• _Fragmento del documento_
# # # # #
2. El Espíritu Santo.

Puesto que el segundo ser engendrado por Dios Padre se convirtió en el principal enemigo de Dios, la cuestión está en saber qué lugar ocupa el Espíritu Santo en la teología de Lactancio. Jerónimo (Epist. 84,7; Comm. in Gal. ad 4,6) afirma que negaba, especialmente en los dos libros de Cartas a Demetriano, hoy desaparecidos, la existencia de una tercera persona de la Trinidad o de la persona divina del Espíritu Santo, identificándolo unas veces con el Padre, otras con el Hijo.

 

3. La creación y la inmortalidad del alma.

Lactancio no comparte la opinión de su maestro Arnobio, que atribuía la obra de la creación a las potencias subordinadas. Cree, por el contrario, que "el mismo Dios que hizo el mundo, creó también al hombre desde el principio" (Div. inst. 2,5,31). Dios en persona hizo con sus manos el espíritu y la carne, infundiendo el uno en la otra, de manera que el producto es obra enteramente suya (Div. inst. 2,11,19; ipse an-mam qua spiramus infundit). Lactancio rechaza todo traducianismo, ya que en la generación del alma no tiene parte el padre ni la madre, ni ambos juntos.

El cuerpo puede provenir de los cuerpos, puesto que ambos contribuyen en algo; pero el alma no puede provenir de otras almas, porque nada puede salir de un ser sutil e inaprehensible. Por consiguiente, el alma es obra de Dios... Los seres mortales no pueden engendrar sino una naturaleza mortal. ¿Cómo se puede considerar padre al que no se da cuenta absolutamente que transmite o insufla un alma de su propio ser? ¿O quién, sabiéndolo, no percibió en su inteligencia el momento o la manera de producirse eso? Es, por lo tanto, evidente que no son los padres los que dan el alma, sino el único y mismo Dios, Padre de todas las cosas. Sólo El posee el principio y el modo de su nacimiento, porque El solo es el autor (De opif. 19,1ss).

Lactancio, pues, profesa el creacionismo. En cuanto al momento exacto, escribe: "No es introducida en el cuerpo después del nacimiento, como creen algunos filósofos, sino inmediatamente después de la concepción, cuando la necesidad divina ha formado la prole en el seno" (De opif. 17,7).
# # # # #
• _Conjunto de ítems_
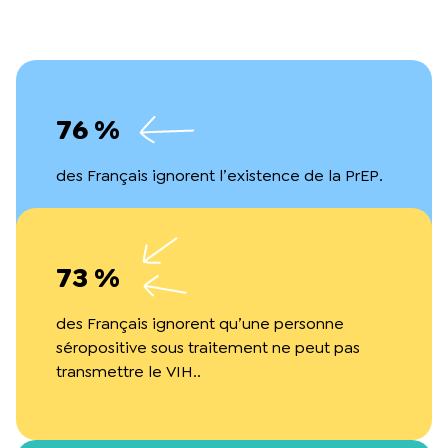
76 %
des Français ignorent l’existence de la PrEP.
73 %
des Français ignorent qu’une personne
séropositive sous traitement ne peut pas
transmettre le VIH..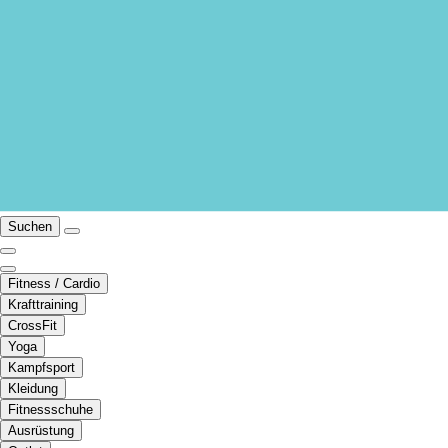
Suchen
Fitness / Cardio
Krafttraining
CrossFit
Yoga
Kampfsport
Kleidung
Fitnessschuhe
Ausrüstung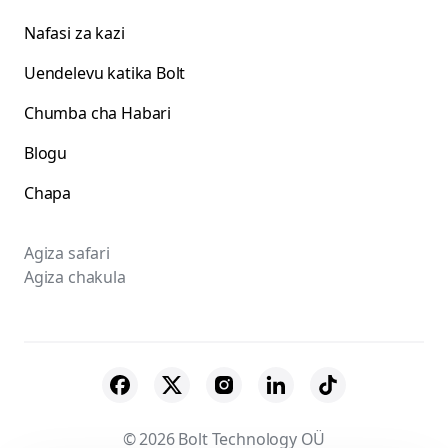
Nafasi za kazi
Uendelevu katika Bolt
Chumba cha Habari
Blogu
Chapa
Agiza safari
Agiza chakula
© 2026 Bolt Technology OÜ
# # # # #
• _Qué hay que hacer_
1. En el texto sobre Lactancio, ¿a quién atribuía Arnobio la obra de la creación?
2. Prosigue el texto sobre Lactancio a partir de su última oración.
Los ítems no guardan ninguna relación con el texto sobre Lactancio.

• _Respuestas del ejercicio_
1. A las potencias subordinadas.

2.
También difiere de Arnobio en su manera de concebir la inmortalidad. Mientras el profesor enseñaba que el alma no está dotada de inmortalidad, pero que puede adquirirla mediante una vida cristiana, Lactancio dice explícitamente que posee esta cualidad por naturaleza. Así como Dios vive siempre, así también hizo el espíritu del ser humano (Div. inst. 3,9,7). Otro testimonio de esta sentencia del autor es su creencia de que los malvados no serán aniquilados, sino sometidos al castigo eterno (Div. ins. 2,12,7-9). "Puesto que la sabiduría, que es concedida a la persona humana, no es otra cosa que el conocimiento de Dios, es evidente que el alma ni muere ni es aniquilada, sino que permanece por siempre, porque busca y ama a Dios, que es eterno" (Div. inst. 7,9,12). El nombre es, pues, eterno por naturaleza. Pero no goza de la perfección de este don en sus efectos y destinación, a no ser que por la práctica sincera de la verdadera religión alcance el cielo y una vida de infinita felicidad con Dios.

 

4. Escatología.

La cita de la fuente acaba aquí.